Die Süddeutsche Zeitung hat immer noch Magengeschwüre wegen der zu hohen Spielergehälter und fahndet unverdrossen seit zwanzig Jahren nach Beweisen für Doping im Fußball und die WELT hat doch tatsächlich einen leibhaftigen „Sport-Philosophen“ gefunden, der vor zwei Wochen eine ganze Seite mit seinem Müll füllte; z.B.: „Es geht beim modernen Fußball nicht mehr um ein Verständnis des Spiels, wie es etwa die alten Griechen noch hatten, nämlich das Spiel um des Spielens willen zu betreiben. Es geht fast nur noch um Gewinnmaximierung.“

An den Hoyzer-Skandal möchte ich kurz erinnern – es ging um Bestechung und Betrug. Damals war ich beim FCA, bei dem der sympatische Andre Hofschneider spielte. Hofschneider war von Berliner Zeitungen beschuldigt worden „in das Visier der Ermittlungen“ geraten zu sein und ließ sich von der Staatsanwaltschaft bestätigen, dass nicht gegen ihn ermitelt wurde (siehe folgenden Brief).

Spontan habe ich entschieden, diesen ganzen Schrott zu entsorgen und keine Leaks-Geschichten oder andere Märchen mehr zur Kenntnis zu nehmen. Dafür ist das Leben zu kurz. Deshalb noch ein paar positive Erinnerungen:

Während des Revierderbys 1969/1970 in Dortmund wurde der Schalker Friedel Rausch vom Schäferhund Rex gleich zweimal in den Allerwertesten gebissen. Dass Rausch weiterspielen konnte, hatte er einer vom Mannschaftsarzt mitleidslos verabreichten Tetanusspritze zu verdanken. Hinterher plagten Rausch nicht nur Schmerzen im Hintern, sondern auch die dämlichen Kommentare der Kollegen. Die so: „Stell dir vor, der Hund hätte dich vorne gebissen.“ Er so: „Dann hätte der Köter seine Zähne verloren.“

„Zum Glück ist die Mannschaft nach dem Spiel besser ins Spiel gekommen.“ (Andy Brehme)

Der Historiker Ian Kershaw hatte mit einer großen Kraftanstrengung seine 2000seitige Hitler-Biographie vollendet. „Wir haben Sie das nur durchgehalten?“ wurde er gefragt.

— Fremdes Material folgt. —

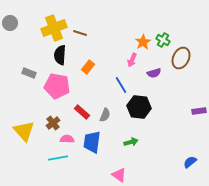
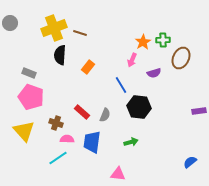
green cross: rotated 32 degrees counterclockwise
pink pentagon: moved 26 px left, 11 px down; rotated 10 degrees clockwise
brown cross: moved 3 px right; rotated 32 degrees counterclockwise
cyan line: rotated 24 degrees counterclockwise
pink triangle: moved 1 px left, 1 px up; rotated 28 degrees counterclockwise
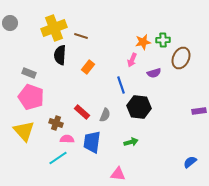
brown line: moved 1 px right, 3 px down
orange star: rotated 21 degrees clockwise
blue line: rotated 12 degrees clockwise
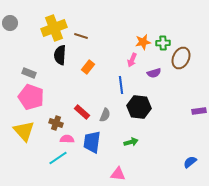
green cross: moved 3 px down
blue line: rotated 12 degrees clockwise
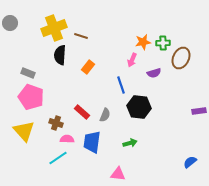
gray rectangle: moved 1 px left
blue line: rotated 12 degrees counterclockwise
green arrow: moved 1 px left, 1 px down
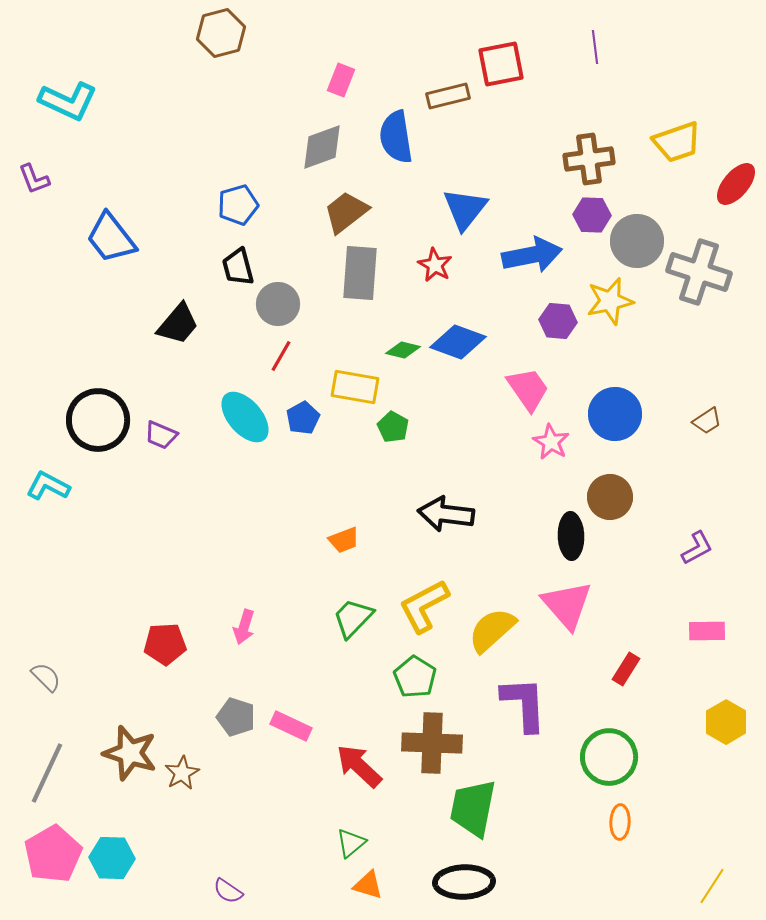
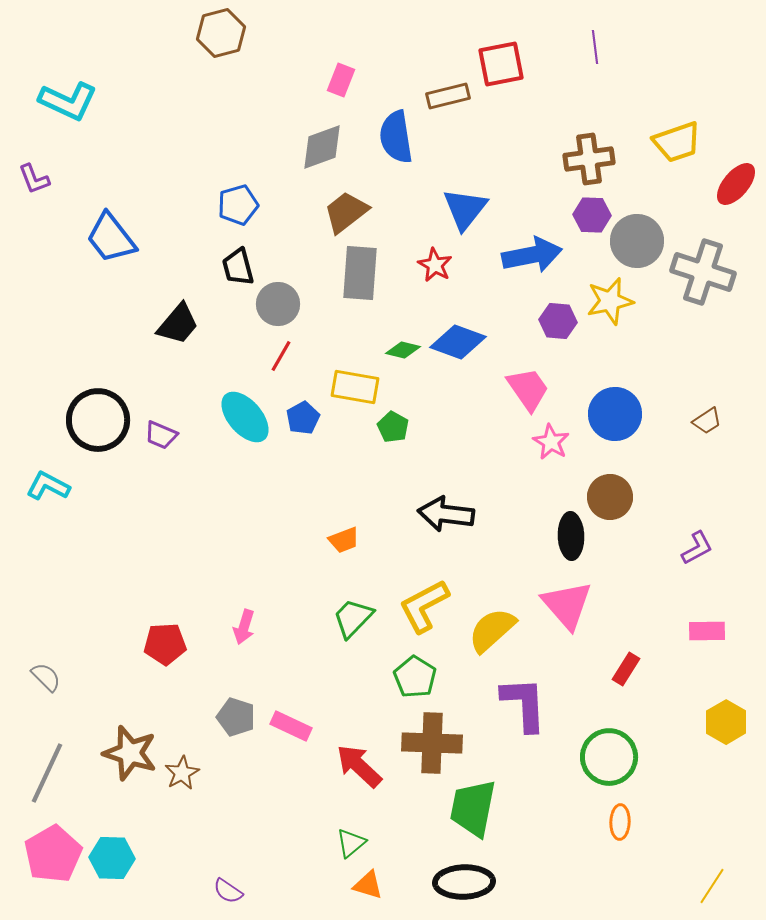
gray cross at (699, 272): moved 4 px right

Kershaw: „Um den Schlaf bringt es mich nur, wenn Manchester United verliert.“

Bundespräsident Steinmeier spielte ab 11 Jahren Fußball in den Jugendmannschaften seines Heimatortes Brakelsiek.

Für den Sternekoch Tim Raue war Fußball Fluchthilfe vor seinem gewalttätigen Vater.

Das Gefängnis in Uganda ist mit über 3000 Männern völlig überfüllt. Weil sie eine eigene Fußball-Liga organisiert haben, kommen die Männer fast gewaltfrei miteinander aus.

Neulich gehört: Liebe mich, wenn ich es am wenigsten verdiene, weil ich es dann am meisten brauche.

Auf den Fußball übertragen: Unterstütze mich, wenn ich erfolglos bin, weil ich es dann am meisten brauche.